## Dataset records

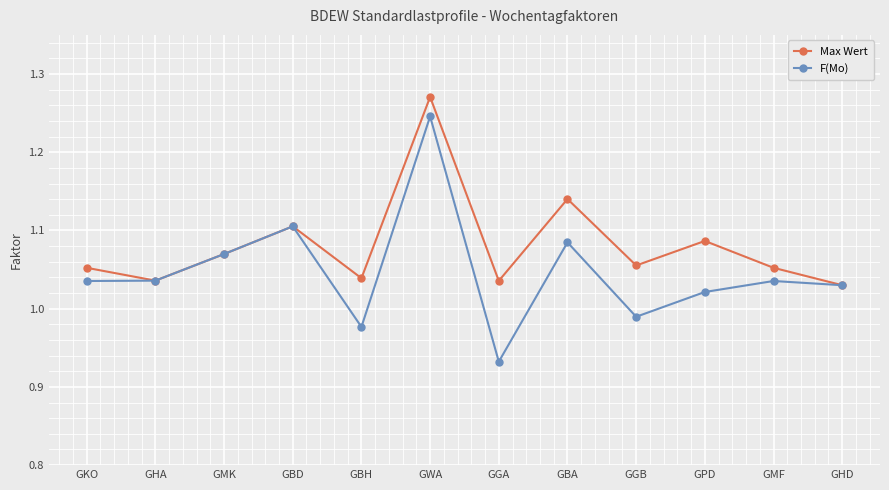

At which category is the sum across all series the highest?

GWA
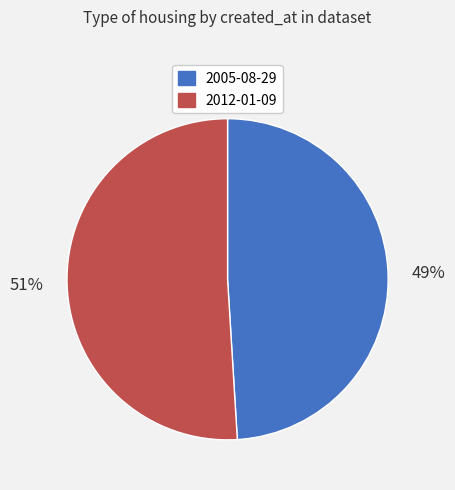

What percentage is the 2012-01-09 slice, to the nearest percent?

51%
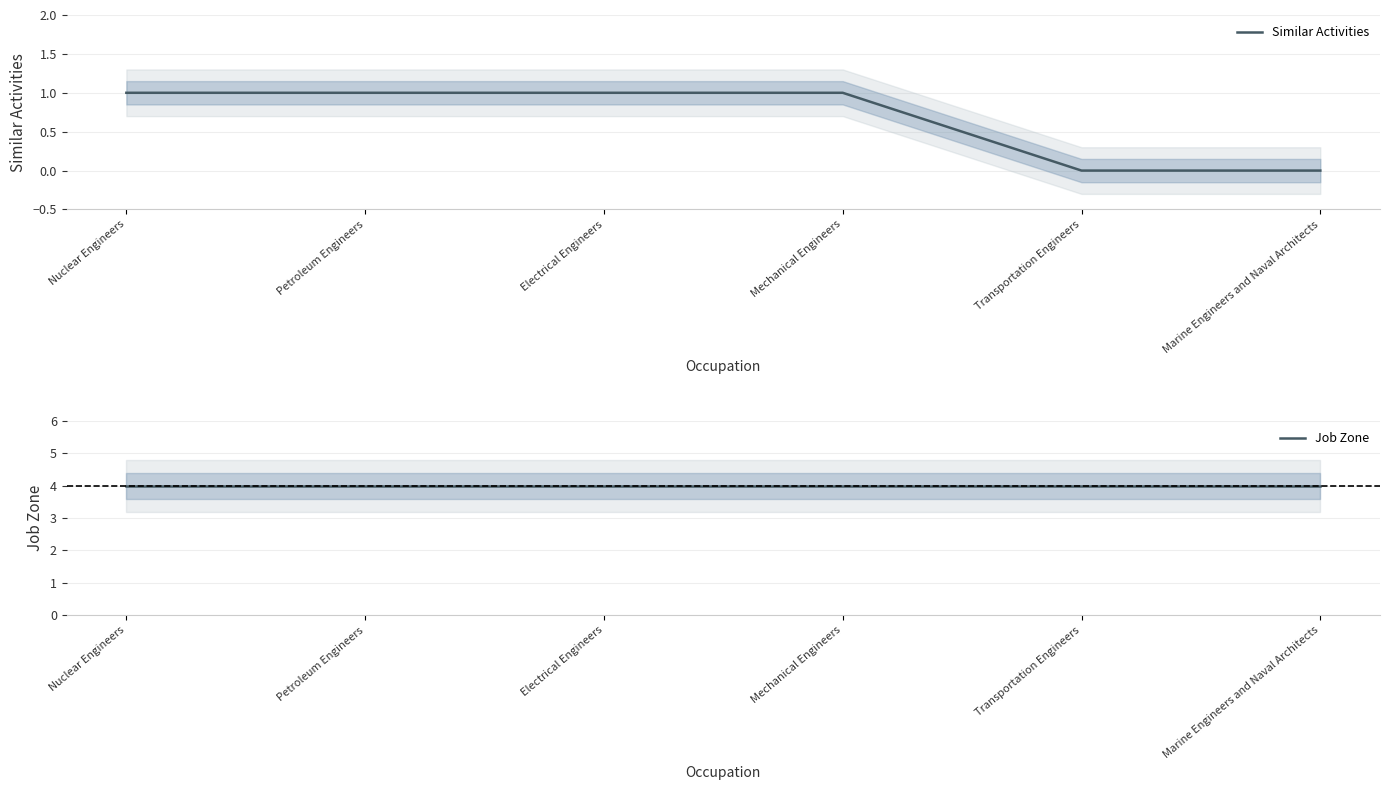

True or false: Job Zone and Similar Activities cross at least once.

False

## Exercise brief
Reproduce the text of each item above word for word, leaving out the pictures.

## Answer to the problem
At which category is the sum across all series the highest?

GWA

What percentage is the 2012-01-09 slice, to the nearest percent?

51%

True or false: Job Zone and Similar Activities cross at least once.

False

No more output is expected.